Truthound

Zero-Configuration Data Quality Framework Powered by Polars

Sniffs out bad data

Beta Release: Core features are stable, APIs may still change in minor versions.

Abstract

Truthound is a data quality validation framework built on Polars, a Rust-based DataFrame library. The framework provides zero-configuration validation through automatic schema inference and supports a wide range of validation scenarios from basic schema checks to statistical drift detection.

Documentation: Document Site

Related Projects

Project	Description	Status
truthound-orchestration	Workflow integration for Airflow, Dagster, Prefect, and dbt	α test
truthound-dashboard	Web-based data quality monitoring dashboard	α test

Metrics

Metric	Value
Test Cases	8,585+
Validators	264
Validator Categories	28
VE Test Cases	316 (Validation Engine Enhancement)

Quick Start

Installation

pip install truthound

# With optional features
pip install truthound[all]

Python API

import truthound as th

# Basic validation
report = th.check("data.csv")

# Schema-based validation
schema = th.learn("baseline.csv")
report = th.check("new_data.csv", schema=schema)

# Drift detection
drift = th.compare("train.csv", "production.csv")

# PII scanning and masking
pii_report = th.scan(df)
masked_df = th.mask(df, strategy="hash")

# Statistical profiling
profile = th.profile("data.csv")

# Validation Engine Enhancement features
report = th.check("data.csv",
    result_format="complete",       # 4-level detail control
    catch_exceptions=True,          # Exception isolation
    max_retries=2,                  # Auto-retry for transient errors
    parallel=True,                  # DAG-based parallel execution
)

DATA RECORDS:
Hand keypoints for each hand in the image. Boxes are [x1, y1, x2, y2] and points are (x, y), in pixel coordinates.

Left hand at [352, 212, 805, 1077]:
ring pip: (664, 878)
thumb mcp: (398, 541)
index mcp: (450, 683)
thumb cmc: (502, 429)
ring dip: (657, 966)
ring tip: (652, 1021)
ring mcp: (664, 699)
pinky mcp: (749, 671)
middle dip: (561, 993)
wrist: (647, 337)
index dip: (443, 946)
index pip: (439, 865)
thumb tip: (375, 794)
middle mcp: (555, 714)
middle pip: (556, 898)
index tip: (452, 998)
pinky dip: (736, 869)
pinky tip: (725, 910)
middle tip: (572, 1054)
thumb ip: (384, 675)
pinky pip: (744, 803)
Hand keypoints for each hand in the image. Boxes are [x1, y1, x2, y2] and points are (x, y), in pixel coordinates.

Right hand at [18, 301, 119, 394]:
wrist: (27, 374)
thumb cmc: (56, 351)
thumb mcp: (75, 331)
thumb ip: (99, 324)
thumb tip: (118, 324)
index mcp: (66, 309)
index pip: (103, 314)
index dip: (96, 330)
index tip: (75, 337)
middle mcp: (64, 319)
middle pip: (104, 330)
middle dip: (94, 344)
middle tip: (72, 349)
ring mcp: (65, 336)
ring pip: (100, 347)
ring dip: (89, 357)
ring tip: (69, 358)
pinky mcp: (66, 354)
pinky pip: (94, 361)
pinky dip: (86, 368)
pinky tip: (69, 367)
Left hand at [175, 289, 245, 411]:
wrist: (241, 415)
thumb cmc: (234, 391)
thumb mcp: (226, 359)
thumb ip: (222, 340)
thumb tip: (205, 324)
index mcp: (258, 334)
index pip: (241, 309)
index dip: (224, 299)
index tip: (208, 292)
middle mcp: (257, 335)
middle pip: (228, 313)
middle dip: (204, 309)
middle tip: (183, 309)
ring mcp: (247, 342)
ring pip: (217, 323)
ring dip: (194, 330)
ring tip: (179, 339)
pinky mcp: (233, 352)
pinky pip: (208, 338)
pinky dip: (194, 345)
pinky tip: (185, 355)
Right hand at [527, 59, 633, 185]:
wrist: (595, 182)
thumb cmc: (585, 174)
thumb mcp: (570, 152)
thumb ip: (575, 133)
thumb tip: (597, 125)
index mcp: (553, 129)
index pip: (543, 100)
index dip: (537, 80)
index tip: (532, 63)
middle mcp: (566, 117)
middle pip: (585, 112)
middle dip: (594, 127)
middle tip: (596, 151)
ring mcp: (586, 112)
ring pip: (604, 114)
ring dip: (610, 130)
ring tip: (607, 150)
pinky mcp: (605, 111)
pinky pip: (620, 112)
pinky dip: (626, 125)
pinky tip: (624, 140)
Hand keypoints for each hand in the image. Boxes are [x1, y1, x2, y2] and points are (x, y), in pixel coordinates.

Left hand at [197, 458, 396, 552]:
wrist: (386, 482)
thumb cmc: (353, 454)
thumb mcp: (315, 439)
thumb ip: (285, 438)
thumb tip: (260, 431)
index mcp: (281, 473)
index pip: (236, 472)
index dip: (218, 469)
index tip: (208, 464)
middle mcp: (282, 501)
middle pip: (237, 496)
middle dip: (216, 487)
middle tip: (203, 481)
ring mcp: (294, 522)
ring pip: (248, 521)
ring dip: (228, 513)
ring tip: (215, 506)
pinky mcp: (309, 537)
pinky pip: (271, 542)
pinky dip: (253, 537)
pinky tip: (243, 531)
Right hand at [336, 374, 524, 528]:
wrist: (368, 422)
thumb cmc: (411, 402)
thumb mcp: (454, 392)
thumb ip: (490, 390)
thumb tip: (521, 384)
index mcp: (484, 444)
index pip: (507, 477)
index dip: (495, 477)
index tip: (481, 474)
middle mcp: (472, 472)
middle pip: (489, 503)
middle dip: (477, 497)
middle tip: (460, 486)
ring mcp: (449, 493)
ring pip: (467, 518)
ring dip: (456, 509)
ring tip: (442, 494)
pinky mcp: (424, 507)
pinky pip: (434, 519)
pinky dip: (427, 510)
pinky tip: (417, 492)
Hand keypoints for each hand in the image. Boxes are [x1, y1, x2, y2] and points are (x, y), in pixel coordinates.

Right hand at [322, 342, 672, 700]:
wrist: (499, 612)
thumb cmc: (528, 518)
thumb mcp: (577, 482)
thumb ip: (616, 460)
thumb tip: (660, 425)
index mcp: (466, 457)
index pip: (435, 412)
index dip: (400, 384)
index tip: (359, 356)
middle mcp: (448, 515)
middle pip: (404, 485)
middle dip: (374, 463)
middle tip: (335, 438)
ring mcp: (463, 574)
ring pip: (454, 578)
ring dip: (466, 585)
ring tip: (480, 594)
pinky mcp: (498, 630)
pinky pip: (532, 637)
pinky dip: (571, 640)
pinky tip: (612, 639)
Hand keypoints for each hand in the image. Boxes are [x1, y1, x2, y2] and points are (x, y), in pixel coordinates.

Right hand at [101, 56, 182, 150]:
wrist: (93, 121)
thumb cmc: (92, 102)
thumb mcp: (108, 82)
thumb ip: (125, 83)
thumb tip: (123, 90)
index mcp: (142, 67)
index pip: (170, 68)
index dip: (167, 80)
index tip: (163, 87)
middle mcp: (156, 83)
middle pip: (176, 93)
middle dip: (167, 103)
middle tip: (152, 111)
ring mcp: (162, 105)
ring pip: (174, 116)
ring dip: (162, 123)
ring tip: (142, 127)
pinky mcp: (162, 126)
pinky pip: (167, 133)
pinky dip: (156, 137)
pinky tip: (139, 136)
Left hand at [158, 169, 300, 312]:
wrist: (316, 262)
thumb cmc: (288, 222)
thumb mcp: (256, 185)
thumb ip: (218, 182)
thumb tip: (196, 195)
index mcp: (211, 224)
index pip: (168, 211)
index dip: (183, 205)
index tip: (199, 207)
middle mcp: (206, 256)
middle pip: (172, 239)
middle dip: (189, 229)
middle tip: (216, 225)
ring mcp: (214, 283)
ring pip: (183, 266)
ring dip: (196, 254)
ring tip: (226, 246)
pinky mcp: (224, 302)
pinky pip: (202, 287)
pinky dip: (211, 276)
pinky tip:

REQUIREMENT 1: Which distinct functions does the Truthound page call on `th` in its Python API section?
REQUIREMENT 2: Can you extend the Truthound page, picking up right after its final code example?
The records aren't needed for any of this.

WRITTEN ANSWER 1:
- `check`
- `learn`
- `compare`
- `scan`
- `mask`
- `profile`

WRITTEN ANSWER 2:
CLI

truthound check data.csv                    # Validate
truthound check data.csv --rf complete      # With full result detail
truthound check data.csv --catch-exceptions --max-retries 2  # Resilient mode
truthound compare baseline.csv current.csv  # Drift detection
truthound scan data.csv                     # PII scanning
truthound auto-profile data.csv             # Profiling
truthound new validator my_validator        # Code scaffolding

CLI Reference

Core Commands

Command	Description	Key Options
`learn`	Learn schema from data	`--output`, `--no-constraints`
`check`	Validate data quality	`--validators`, `--min-severity`, `--schema`, `--strict`, `--format`, `--rf`, `--catch-exceptions`, `--max-retries`
`scan`	Scan for PII	`--format`, `--output`
`mask`	Mask sensitive data	`--columns`, `--strategy` (redact/hash/fake), `--strict`
`profile`	Generate data profile	`--format`, `--output`
`compare`	Detect data drift	`--method` (auto/ks/psi/chi2/js), `--threshold`, `--strict`

Profiler Commands

Command	Description	Key Options
`auto-profile`	Profile with auto-detection	`--patterns`, `--correlations`, `--sample`, `--top-n`
`generate-suite`	Generate validation rules from profile	`--strictness`, `--preset`, `--code-style`
`quick-suite`	Profile and generate rules in one step	`--strictness`, `--sample-size`
`list-formats`	List supported output formats	-
`list-presets`	List available presets	-
`list-categories`	List rule categories	-

Checkpoint Commands (CI/CD)

Command	Description	Key Options
`checkpoint run`	Run validation pipeline	`--config`, `--data`, `--strict`, `--slack`, `--webhook`
`checkpoint list`	List available checkpoints	`--config`, `--format`
`checkpoint validate`	Validate configuration	`--strict`
`checkpoint init`	Initialize sample config	`--output`, `--format`

ML Commands

Command	Description	Key Options
`ml anomaly`	Detect anomalies	`--method` (zscore/iqr/mad/isolation_forest), `--contamination`
`ml drift`	Detect data drift	`--method` (distribution/feature/multivariate), `--threshold`
`ml learn-rules`	Learn validation rules	`--strictness`, `--min-confidence`, `--max-rules`

Docs Commands

Command	Description	Key Options
`docs generate`	Generate HTML/PDF report	`--theme`, `--format` (html/pdf), `--title`
`docs themes`	List available themes	-

Lineage Commands

Command	Description	Key Options
`lineage show`	Display lineage information	`--node`, `--direction` (upstream/downstream/both)
`lineage impact`	Analyze change impact	`--max-depth`, `--output`
`lineage visualize`	Generate lineage visualization	`--renderer` (d3/cytoscape/graphviz/mermaid), `--theme`

Realtime Commands (Streaming)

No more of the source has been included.